On a considerably reduced scale than the Benghazi Kuwafiyah prison break-out 18 prisoners escaped from a judicial police vehicle when it was ambushed in the capital by gunmen on 1st August. The attack happened as the prisoners were being moved back from court to their respective prisons.
Finally a new but disturbing incident happened yesterday when a Qatar Airways flight from Doha to Tripoli was prevented from landing when gunmen forced air traffic control staff at the airport to refuse it permission to land. It subsequently landed at Alexandria before refuelling and returning to Doha. The motive in line with an earlier attempt to shut down the Qatar Airways office also at the airport appears to be in protest at perceived Qatari interference in Libya’s affairs and its support of radical Islamist groups in the country.
Cyrenaica (Eastern Libya)
Insecurity continues to bedevil Benghazi and the east of the country more widely. The level of violence has been such that Libyan Special Forces in significant numbers were deployed to Benghazi on 3rd August. They have immediately taken up positions across the city as part of a wider enhanced security plan for Benghazi. It is not clear whether this is purely for the period of the end of Ramadan and Eid or longer-term.

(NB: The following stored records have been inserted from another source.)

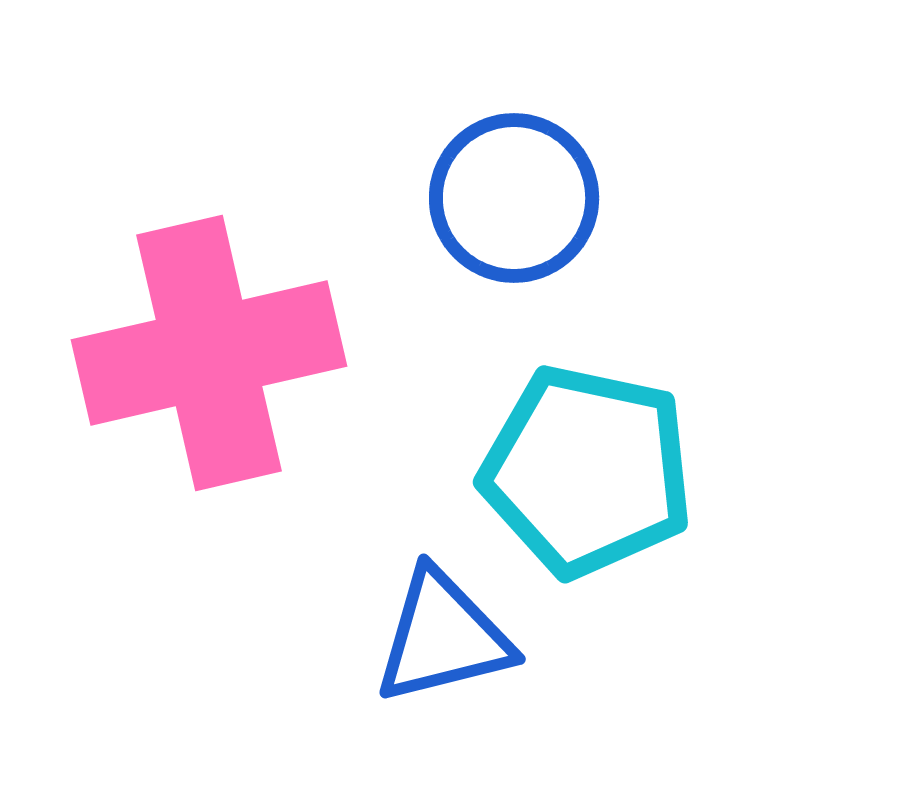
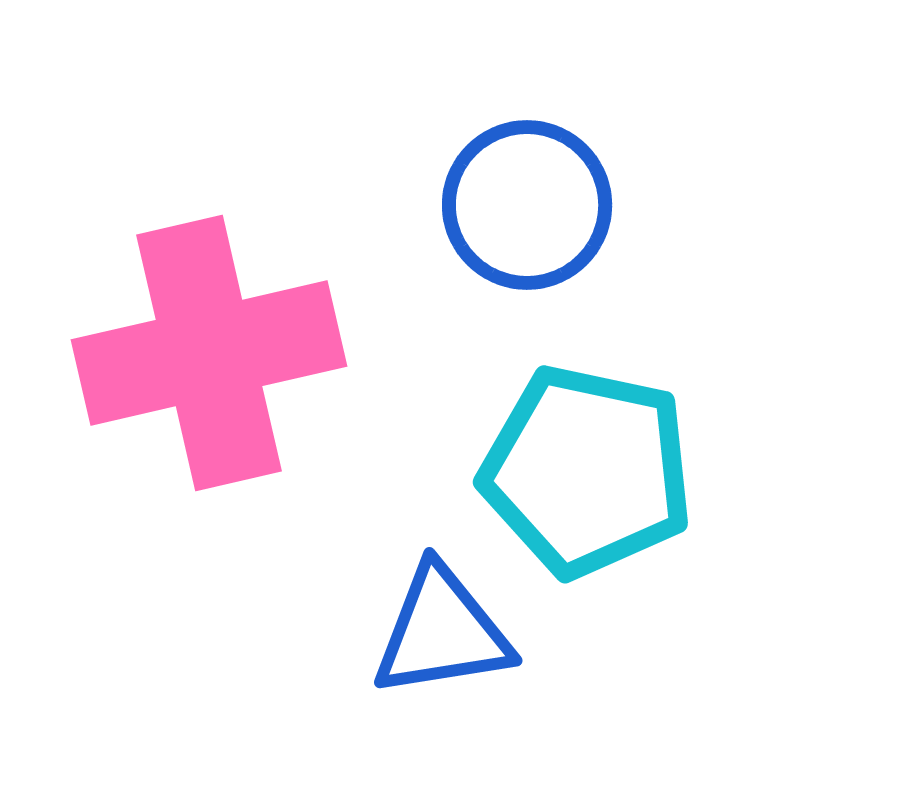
blue circle: moved 13 px right, 7 px down
blue triangle: moved 1 px left, 5 px up; rotated 5 degrees clockwise
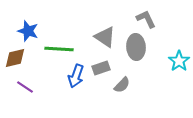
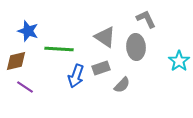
brown diamond: moved 1 px right, 3 px down
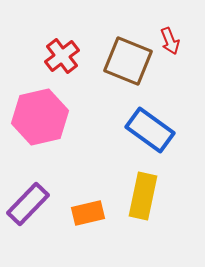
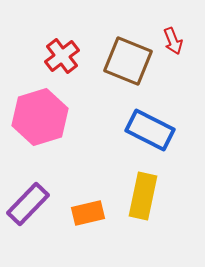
red arrow: moved 3 px right
pink hexagon: rotated 4 degrees counterclockwise
blue rectangle: rotated 9 degrees counterclockwise
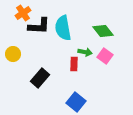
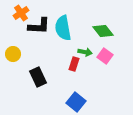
orange cross: moved 2 px left
red rectangle: rotated 16 degrees clockwise
black rectangle: moved 2 px left, 1 px up; rotated 66 degrees counterclockwise
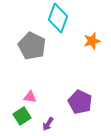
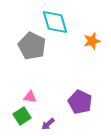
cyan diamond: moved 3 px left, 4 px down; rotated 36 degrees counterclockwise
purple arrow: rotated 16 degrees clockwise
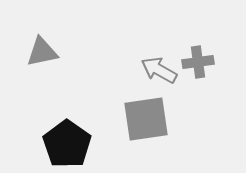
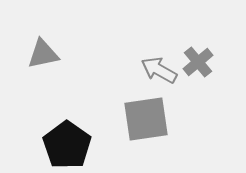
gray triangle: moved 1 px right, 2 px down
gray cross: rotated 32 degrees counterclockwise
black pentagon: moved 1 px down
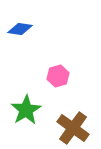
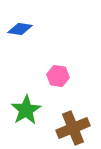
pink hexagon: rotated 25 degrees clockwise
brown cross: rotated 32 degrees clockwise
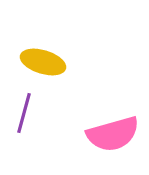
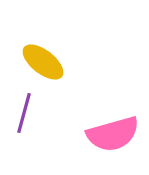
yellow ellipse: rotated 21 degrees clockwise
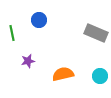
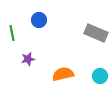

The deployment comes on the back of a Libyan Army Colonel being assassinated in Derna and another being seriously wounded in Benghazi on 1st August. On 2nd August a senior police officer was wounded in a further attack again in Benghazi together with the Commander of the Sebha Security Support Forces, Colonel El-Ujali, who was killed in an under-vehicle IED attack in the Sabri district whilst shopping for Eid.